Paul Hess

18 avril 1917 – Au cours de la nuit, bombardement ; les obus sont tombés boulevard Lundy. Rien dans la journée. Le soir, forte canonnade, surtout par les 75, qui claquent bien.

La place Amélie-Doublié que j’ai tenu à revoir, aujourd’hui, a changé beaucoup d’aspect depuis une dizaine de jours. Là comme ailleurs, on a maintenant une impression de désolation, de des­truction qui, toutefois est bien pire encore avenue de Laon où les premières maisons de gauche sont entièrement détruites, de même que celles situées à droite et comprises entre la rue Lesage et le local de la poste. En passant, j’y ai remarqué un incendie en pleine intensité, brûler sans pouvoir être combattu, les maisons nos 7 et 9.

Paul Hess dans Reims pendant la guerre de 1914-1918, éd. Anthropos


Cardinal Luçon

Mercredi 18 – + 2°. Toute la nuit combats au loin autour de Reims. Obus. Visite du Général Lanquetot (venu pendant ce temps-là à la maison) dans les caves Walfard où les bureaux sont installés. Notes pour la presse approuvées par lui (sur les bombardements de la Cathédrale) et de la ville. Visite aux Sœurs de Saint Vincent de Paul. Familles Walfard et Bec­ker, à M. le Curé. On nous prévient que l’opération qui délivrera Reims sera dure et longue. Les Français ont attaqué du côté de Moronvillers : les objectifs assignés sont tous pris(1). Allemands résistent avec acharnement ; 2 400 faits prisonniers dans leurs défenses ou cernés. Visite du Général de Mondésir qui avait envoyé hier demander de nos nouvelles. Comme le général Lanquetot, il dit : « Vous n’avez rien vu ! Reims peut passer de très mauvais jours(2). » Il craint surtout les incendies et les obus asphyxiants.

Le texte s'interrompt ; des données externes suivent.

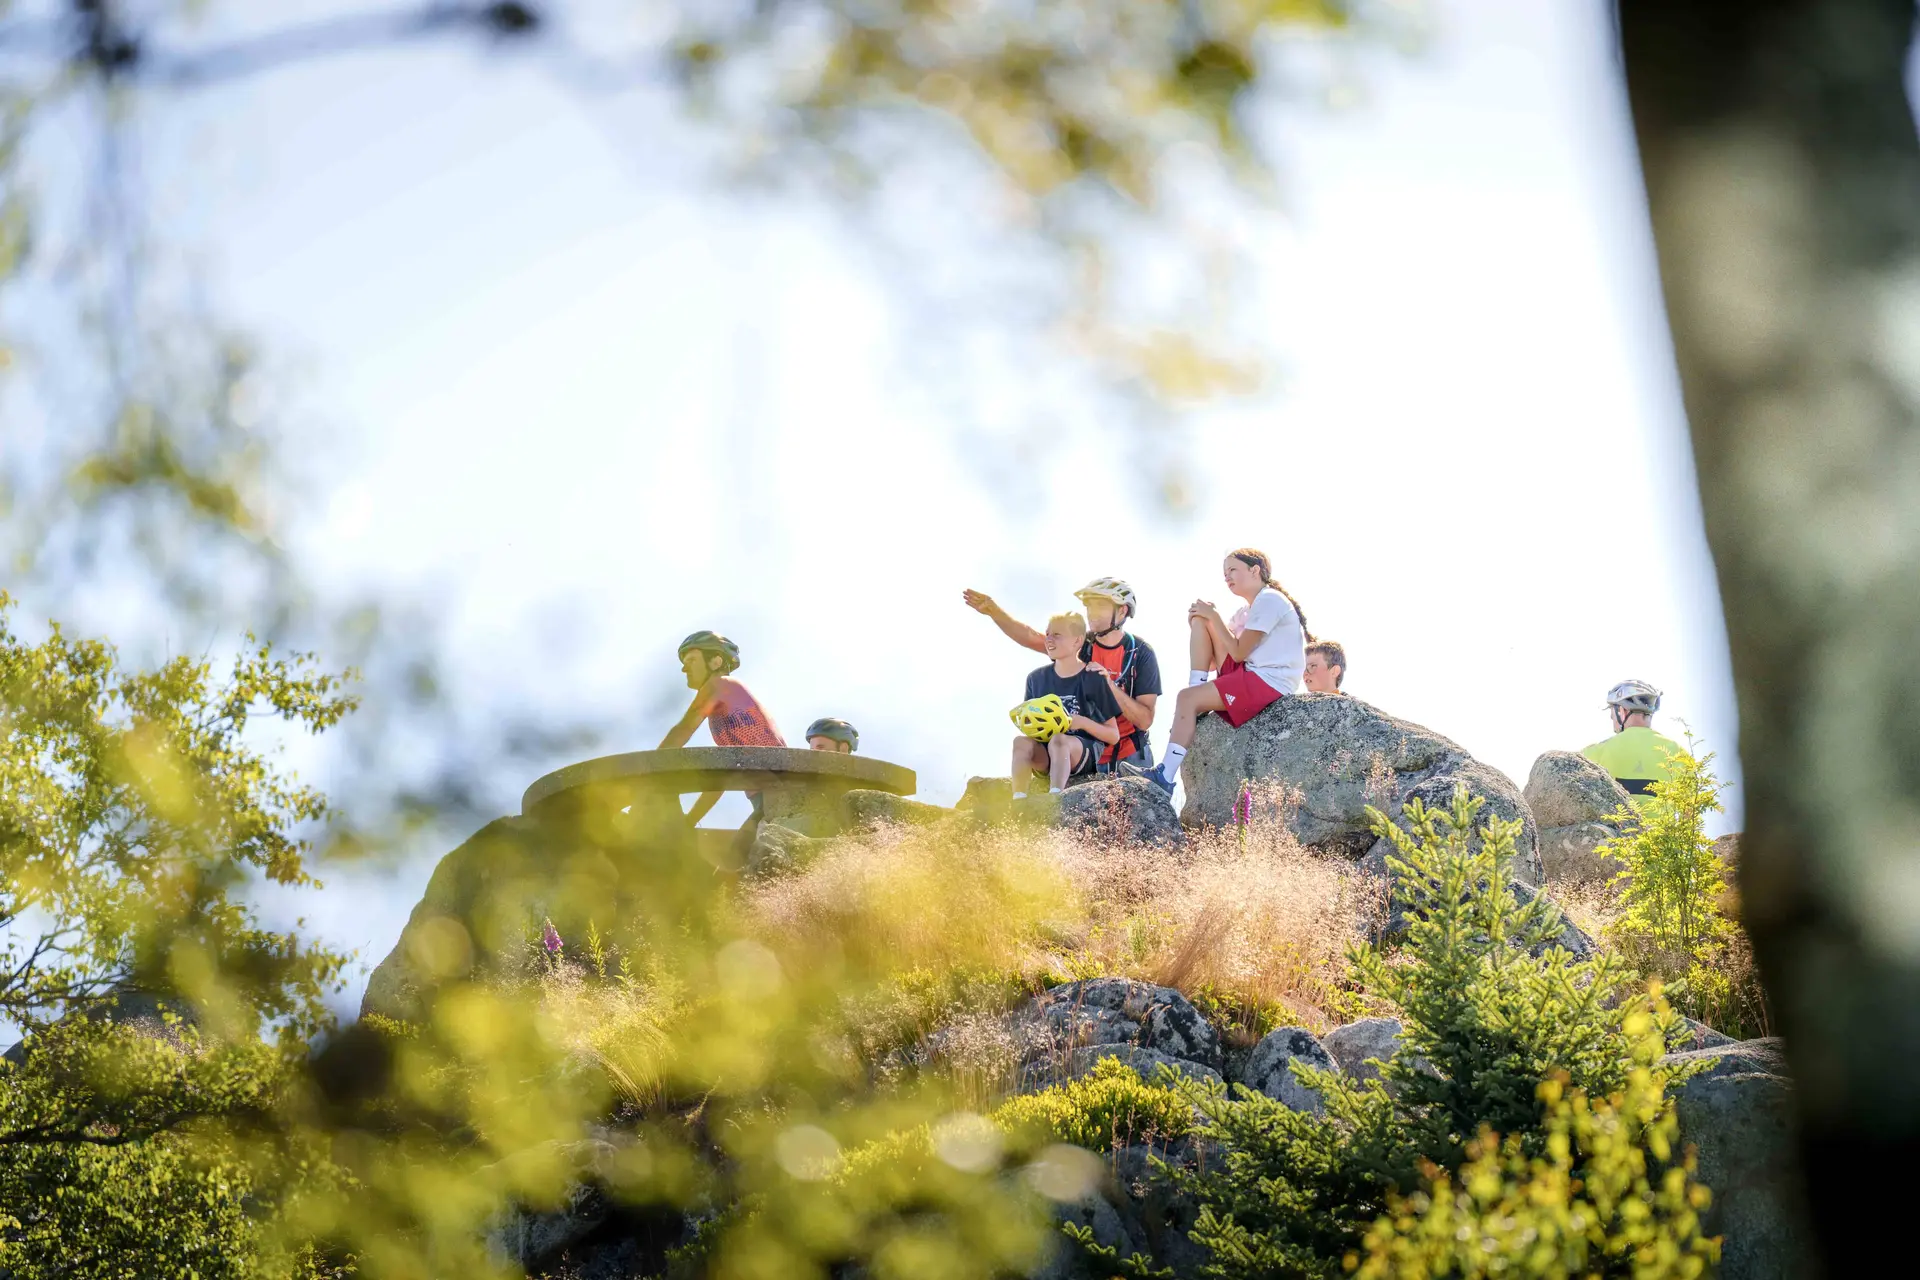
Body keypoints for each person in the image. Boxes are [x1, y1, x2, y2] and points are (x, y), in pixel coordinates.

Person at [1124, 548, 1309, 800]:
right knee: (1202, 618)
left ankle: (1164, 777)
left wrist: (1214, 616)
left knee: (1186, 698)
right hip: (1250, 673)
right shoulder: (1250, 608)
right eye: (1225, 573)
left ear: (1255, 570)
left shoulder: (1270, 600)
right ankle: (1196, 692)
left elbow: (1239, 652)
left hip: (1269, 682)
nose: (1227, 577)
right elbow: (1213, 663)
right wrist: (1203, 623)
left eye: (1233, 569)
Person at [963, 577, 1162, 768]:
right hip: (1085, 752)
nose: (1091, 613)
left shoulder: (1140, 652)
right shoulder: (1080, 644)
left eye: (1100, 606)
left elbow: (1144, 720)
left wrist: (1108, 684)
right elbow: (1031, 638)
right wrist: (994, 611)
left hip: (1131, 754)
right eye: (1089, 606)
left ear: (1122, 611)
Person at [659, 630, 786, 826]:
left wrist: (649, 769)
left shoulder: (719, 684)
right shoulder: (725, 709)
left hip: (776, 793)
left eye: (692, 660)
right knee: (743, 845)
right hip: (769, 796)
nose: (684, 668)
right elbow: (722, 776)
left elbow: (682, 731)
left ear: (716, 662)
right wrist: (690, 821)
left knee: (746, 846)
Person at [1010, 612, 1123, 798]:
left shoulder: (1093, 678)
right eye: (1047, 634)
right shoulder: (1035, 679)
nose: (1049, 639)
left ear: (1077, 641)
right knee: (1020, 742)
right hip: (1046, 755)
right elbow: (1028, 727)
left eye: (1057, 634)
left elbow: (1113, 735)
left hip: (1081, 754)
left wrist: (1081, 722)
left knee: (1059, 740)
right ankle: (1019, 800)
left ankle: (1055, 798)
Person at [1581, 680, 1684, 799]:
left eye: (1612, 712)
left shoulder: (1593, 753)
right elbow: (1690, 804)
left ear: (1622, 711)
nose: (1611, 718)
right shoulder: (1678, 753)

Cardinal Luçon dans son Journal de la Guerre 1914-1918, éd. par L’Académie Nationale de Reims – 1998 – TAR volume 173
(1) Les sommets des monts de Champagne qui dominentla plaine de la Vesle sont effectivement entre nos mains (le Mt Cornillet, le Casque, le Téton, le Mt Haut, le Mt Perthois, le Mt sans Nom, le Mt Blond)
(2) Le général Pierron de Mondésir a malheureusement raison puisque les destructions de Reims atteindront leur pont culminant au printemps 1918, alors que la ville est heureusement évacuée en totalité.

Mercredi 18 avril

Au nord et au sud de l’Oise, activité intermittente des deux artilleries. Nos patrouilles ont ramené des prisonniers.

Entre Soissons et Reims, nos troupes se sont organisées sur les positions conquises. Dans la région d’Ailles, une forte contre-attaque allemande sur nos nouvelles lignes a été brisée par nos barrages et nos feux de mitrailleuses qui ont fait subir des pertes élevées aux assaillants.

D’autres contre-attaques ennemies dans le secteur de Courcy ont également échoué. Le temps continue à être très mauvais sur l’ensemble du front.

En Champagne, nous avons attaqué à l’ouest d’Auberive, sur un front de 11 kilomètres en enlevant la première ligne ennemie et, sur certains points, la seconde. Cette avance nous a valu de faire 2500 prisonniers.

Sur le front, entre Soissons et Reims, où les pertes allemandes ont été très considérables, le chiffre de nos prisonniers atteint à 11000.

Les ouvriers de Berlin se sont mis en grève pour protester contre le rationnement, qui est devenu insupportable. Des bagares sanglantes ont eu lieu, de même qu’à Leipzig.

Les aviateurs anglais et français ont accompli un raid aérien de représailles sur Fribourg-en-Brisgau.